Finding and identifying the 40,000 who went missing is an even greater
challenge. Many were pulled off buses or back roads and taken to military
bases far from their home provinces to be tortured by interrogators. Of the
650 bodies Peccerelli's group has recovered from exhumations at military
bases, only 220 have been identified. The rest are being stored in stacks
of cardboard boxes at the foundation's headquarters, awaiting a new
initiative to collect and compare DNA samples from victims and their
relatives that Peccerelli hopes to begin soon.
A MASSIVE POLICE ARCHIVE
Another potential source of leads is the recently discovered secret police
archive. Deputies of Guatemala's human rights ombudsman stumbled upon it
accidentally in July 2005 when they were investigating complaints that
explosives were being unsafely stored in the area.

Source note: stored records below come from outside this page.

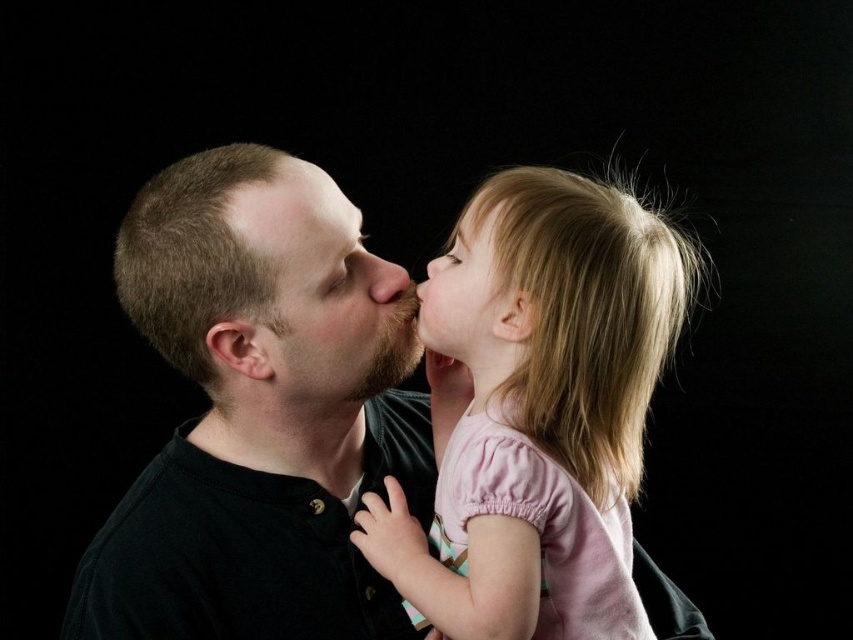
In the scene shown: Does brown matte beard at center appear on the right side of smooth skin at upper center?

Yes, brown matte beard at center is to the right of smooth skin at upper center.

Between brown matte beard at center and smooth skin at upper center, which one appears on the right side from the viewer's perspective?

Positioned to the right is brown matte beard at center.

What do you see at coordinates (328, 292) in the screenshot? I see `brown matte beard at center` at bounding box center [328, 292].

Locate an element on the screen. The image size is (853, 640). brown matte beard at center is located at coordinates (328, 292).

Which is in front, point (645, 228) or point (432, 349)?

Point (645, 228)

Describe the element at coordinates (538, 406) in the screenshot. The width and height of the screenshot is (853, 640). I see `pink fabric at center` at that location.

You are a GUI agent. You are given a task and a screenshot of the screen. Output one action in this format:
    pyautogui.click(x=<x>, y=<y>)
    Task: Click on the pink fabric at center
    This screenshot has width=853, height=640.
    Given the screenshot: What is the action you would take?
    pyautogui.click(x=538, y=406)

Which is more to the left, pink fabric face at center or smooth skin at upper center?

Positioned to the left is smooth skin at upper center.

Is pink fabric face at center smaller than smooth skin at upper center?

No.

Between point (506, 308) and point (289, 202), which one is positioned behind?

The point (289, 202) is behind.

Locate an element on the screen. This screenshot has height=640, width=853. pink fabric face at center is located at coordinates (469, 298).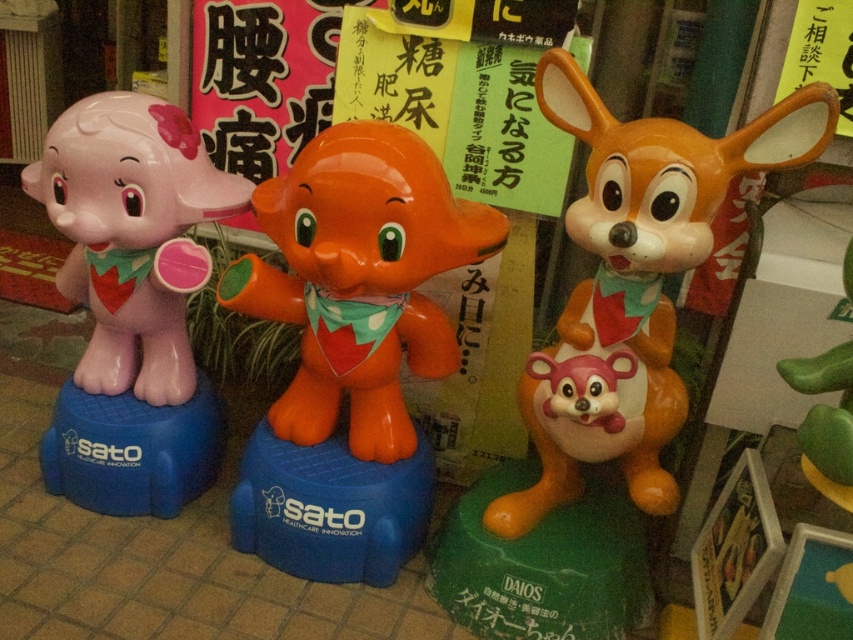
Question: In this image, where is matte orange plush toy at center located relative to matte plastic baby elephant at left?

Choices:
 (A) above
 (B) below

Answer: (B)

Question: Is matte orange plush toy at center to the right of glossy plastic elephant at center from the viewer's perspective?

Choices:
 (A) yes
 (B) no

Answer: (A)

Question: Which point is farther from the camera taking this photo?

Choices:
 (A) pyautogui.click(x=142, y=177)
 (B) pyautogui.click(x=531, y=371)
 (C) pyautogui.click(x=389, y=132)

Answer: (A)

Question: Which object is positioned closest to the glossy plastic elephant at center?

Choices:
 (A) matte orange plush toy at center
 (B) matte plastic baby elephant at left

Answer: (B)

Question: Is matte orange plush toy at center below matte plastic baby elephant at left?

Choices:
 (A) yes
 (B) no

Answer: (A)

Question: Which object appears closest to the camera in this image?

Choices:
 (A) matte orange plush toy at center
 (B) matte plastic baby elephant at left
 (C) glossy plastic elephant at center

Answer: (A)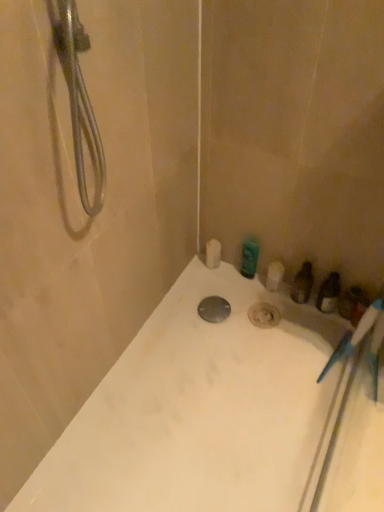
I want to click on vacant area located to the right-hand side of metallic silver drain at center, so click(258, 316).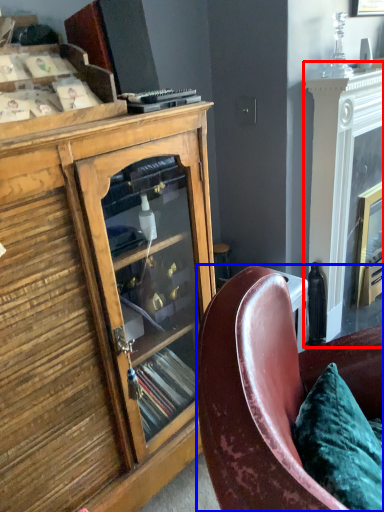
Question: Which point is closer to the camera, fireplace (highlighted by a red box) or chair (highlighted by a blue box)?

Choices:
 (A) fireplace
 (B) chair

Answer: (B)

The documents number more than 80 million pages and date as far back as the
1880s. Stacked from floor to ceiling in room after room, they have been
badly damaged by water, rats and insects, and do not include records from
precincts in several regions where the worst atrocities occurred. However,
buried in the mountains of paper are priceless finds like death certificates
for unidentified bodies found by police. By comparing the fingerprints on
the certificates with those on the national identity cards of missing
victims, said Peccerelli, "you can find if there's a match and then search
for the body at a specific cemetery."
Alberto Fuentes, who is overseeing the preservation and analysis of the
archives, said investigators have also come across a few arrest warrants for
people detained for "political crimes" who later turned up dead -- including
grandmothers and babies. But he cautioned that it would take time to find
enough documents in the archives to mount a legal case against their
killers. "This is a project of 20 years," he said.

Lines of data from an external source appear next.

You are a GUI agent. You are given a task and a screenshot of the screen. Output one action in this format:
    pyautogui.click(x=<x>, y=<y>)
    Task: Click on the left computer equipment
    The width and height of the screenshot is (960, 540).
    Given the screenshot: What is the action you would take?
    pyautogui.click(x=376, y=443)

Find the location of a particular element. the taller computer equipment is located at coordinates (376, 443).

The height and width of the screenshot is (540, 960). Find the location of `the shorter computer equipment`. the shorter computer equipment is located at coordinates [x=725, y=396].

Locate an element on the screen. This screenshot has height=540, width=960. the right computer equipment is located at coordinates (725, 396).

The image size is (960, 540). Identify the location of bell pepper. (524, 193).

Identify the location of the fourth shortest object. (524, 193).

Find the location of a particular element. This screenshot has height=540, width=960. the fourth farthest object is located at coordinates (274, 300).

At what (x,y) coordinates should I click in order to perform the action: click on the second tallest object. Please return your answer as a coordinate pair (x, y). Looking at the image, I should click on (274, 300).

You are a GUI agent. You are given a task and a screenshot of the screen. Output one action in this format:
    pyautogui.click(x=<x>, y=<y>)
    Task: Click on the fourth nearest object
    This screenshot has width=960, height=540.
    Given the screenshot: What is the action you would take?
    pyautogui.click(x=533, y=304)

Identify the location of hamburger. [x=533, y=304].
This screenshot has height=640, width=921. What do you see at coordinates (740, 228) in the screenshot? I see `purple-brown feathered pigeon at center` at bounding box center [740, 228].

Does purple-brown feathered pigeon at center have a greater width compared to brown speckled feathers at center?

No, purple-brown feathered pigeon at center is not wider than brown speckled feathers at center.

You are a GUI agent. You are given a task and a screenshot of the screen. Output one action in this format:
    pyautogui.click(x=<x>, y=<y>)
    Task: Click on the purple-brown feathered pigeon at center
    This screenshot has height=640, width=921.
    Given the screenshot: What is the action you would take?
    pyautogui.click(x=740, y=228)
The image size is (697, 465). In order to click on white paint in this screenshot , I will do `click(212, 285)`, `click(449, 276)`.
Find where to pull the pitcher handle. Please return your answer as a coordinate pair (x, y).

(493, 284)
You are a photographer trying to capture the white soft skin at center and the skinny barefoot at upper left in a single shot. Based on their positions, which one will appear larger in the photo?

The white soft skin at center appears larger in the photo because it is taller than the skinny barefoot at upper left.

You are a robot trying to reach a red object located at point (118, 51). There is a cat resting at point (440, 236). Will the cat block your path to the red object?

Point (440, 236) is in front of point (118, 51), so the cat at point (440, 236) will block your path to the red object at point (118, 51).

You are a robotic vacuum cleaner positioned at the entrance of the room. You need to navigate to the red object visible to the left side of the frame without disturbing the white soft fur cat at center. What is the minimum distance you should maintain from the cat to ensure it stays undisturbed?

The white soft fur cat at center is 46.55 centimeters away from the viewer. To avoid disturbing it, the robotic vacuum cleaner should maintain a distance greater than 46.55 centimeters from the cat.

The evidence generated by the recent exhumations has also failed so far to
spur a rise in prosecutions. "We still have a weak state that is scared of
the military," said Frank LaRue, one of Guatemala's leading human rights
advocates. "Local prosecutors are authorizing the exhumations. But when the
results come in, they don't initiate criminal proceedings. So we're having
all these exhumations but no trials."
Even if prosecutors were to open cases, convictions could be hard to
achieve. While Guatemalan judges have sentenced some members of the civil
defense patrols, suits against those who issued their orders have been tied
up in legal wrangling or languished in the attorney general's office for
years.
Efforts by Guatemalans to obtain justice from foreign courts have also met
with obstacles. In July, Judge Santiago Pedraz of the Spanish National Court
issued arrest warrants for eight former military officials, including Ríos
Montt, on charges of genocide, torture, terrorism and illegal detention.

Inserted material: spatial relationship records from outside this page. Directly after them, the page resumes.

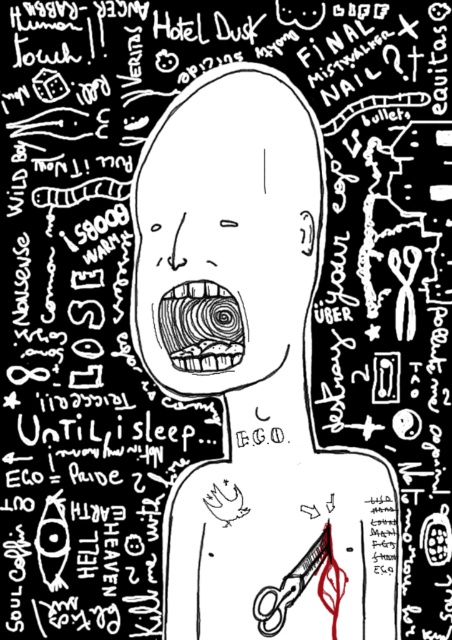
Question: Is spiral-patterned teeth at center closer to the viewer compared to metallic sheen scissors at lower right?

Choices:
 (A) yes
 (B) no

Answer: (A)

Question: Which of the following is the closest to the observer?

Choices:
 (A) (330, 560)
 (B) (285, 80)

Answer: (B)

Question: Which of the following is the closest to the observer?

Choices:
 (A) pos(172,321)
 (B) pos(254,609)
 (C) pos(279,122)

Answer: (C)

Question: Does spiral-patterned teeth at center have a smaller size compared to metallic sheen scissors at lower right?

Choices:
 (A) yes
 (B) no

Answer: (A)

Question: Considering the relative positions of spiral-patterned teeth at center and metallic sheen scissors at lower right in the image provided, where is spiral-patterned teeth at center located with respect to metallic sheen scissors at lower right?

Choices:
 (A) left
 (B) right

Answer: (A)

Question: Which point is farther to the camera?

Choices:
 (A) (273, 84)
 (B) (199, 356)
 (C) (259, 618)

Answer: (B)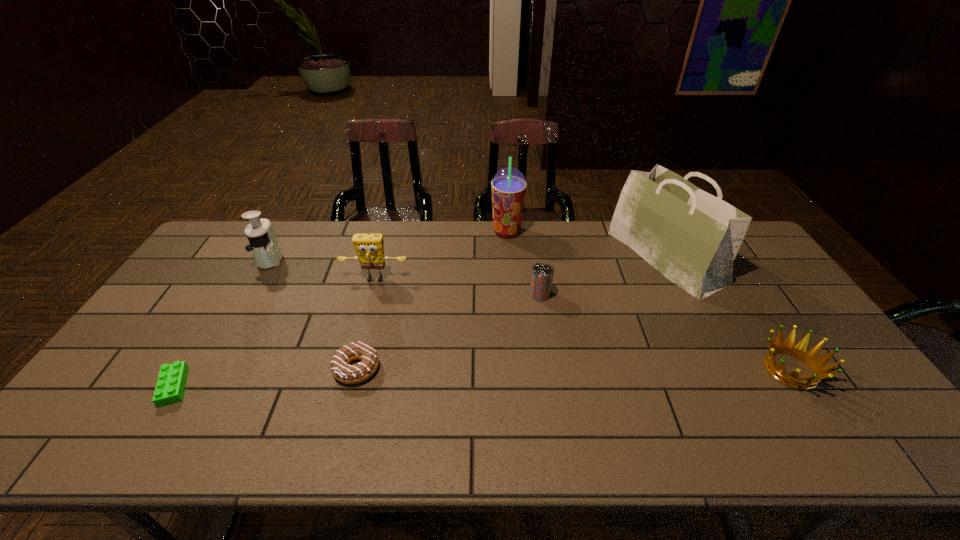
At what (x,y) coordinates should I click in order to perform the action: click on vacant area in the image that satisfies the following two spatial constraints: 1. on the front side of the smoothie; 2. on the left side of the grocery bag. Please return your answer as a coordinate pair (x, y). The image size is (960, 540). Looking at the image, I should click on (509, 256).

Where is `blank area in the image that satisfies the following two spatial constraints: 1. on the back side of the second shortest object; 2. on the left side of the Lego`? blank area in the image that satisfies the following two spatial constraints: 1. on the back side of the second shortest object; 2. on the left side of the Lego is located at coordinates (185, 368).

At what (x,y) coordinates should I click in order to perform the action: click on free spot that satisfies the following two spatial constraints: 1. on the face of the sponge; 2. on the right side of the beer can. Please return your answer as a coordinate pair (x, y). Looking at the image, I should click on (372, 294).

What are the coordinates of `free location that satisfies the following two spatial constraints: 1. on the front side of the sixth tallest object; 2. on the left side of the doughnut` in the screenshot? It's located at (356, 370).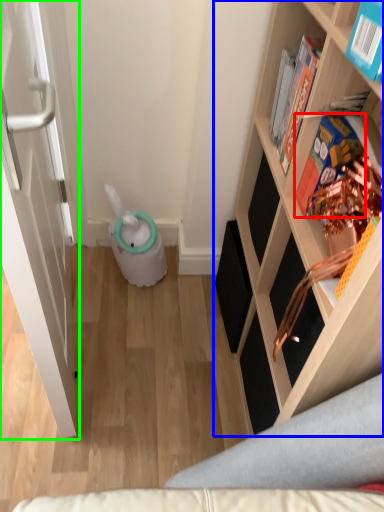
Question: Which object is positioned closest to book (highlighted by a red box)? Select from shelf (highlighted by a blue box) and door (highlighted by a green box).

Choices:
 (A) shelf
 (B) door

Answer: (A)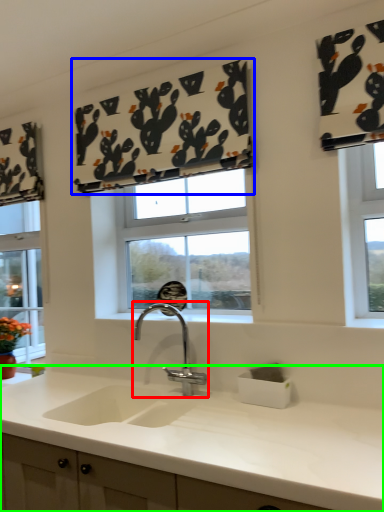
Question: Which object is positioned closest to tap (highlighted by a red box)? Select from curtain (highlighted by a blue box) and countertop (highlighted by a green box).

Choices:
 (A) curtain
 (B) countertop

Answer: (B)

Guatemalan authorities have not acted on the warrants, and Guatemalan courts
blocked Pedraz from deposing the accused during a fact-finding trip in June.
Nonetheless, Peccerelli remains hopeful, pointing out that it took years of
activism and hundreds of exhumations just to get the government to admit
that civilians had been killed. "Now it is accepted that those massacres
occurred," he said. "We're just waiting for the next step, and we know that
the work we're doing will contribute."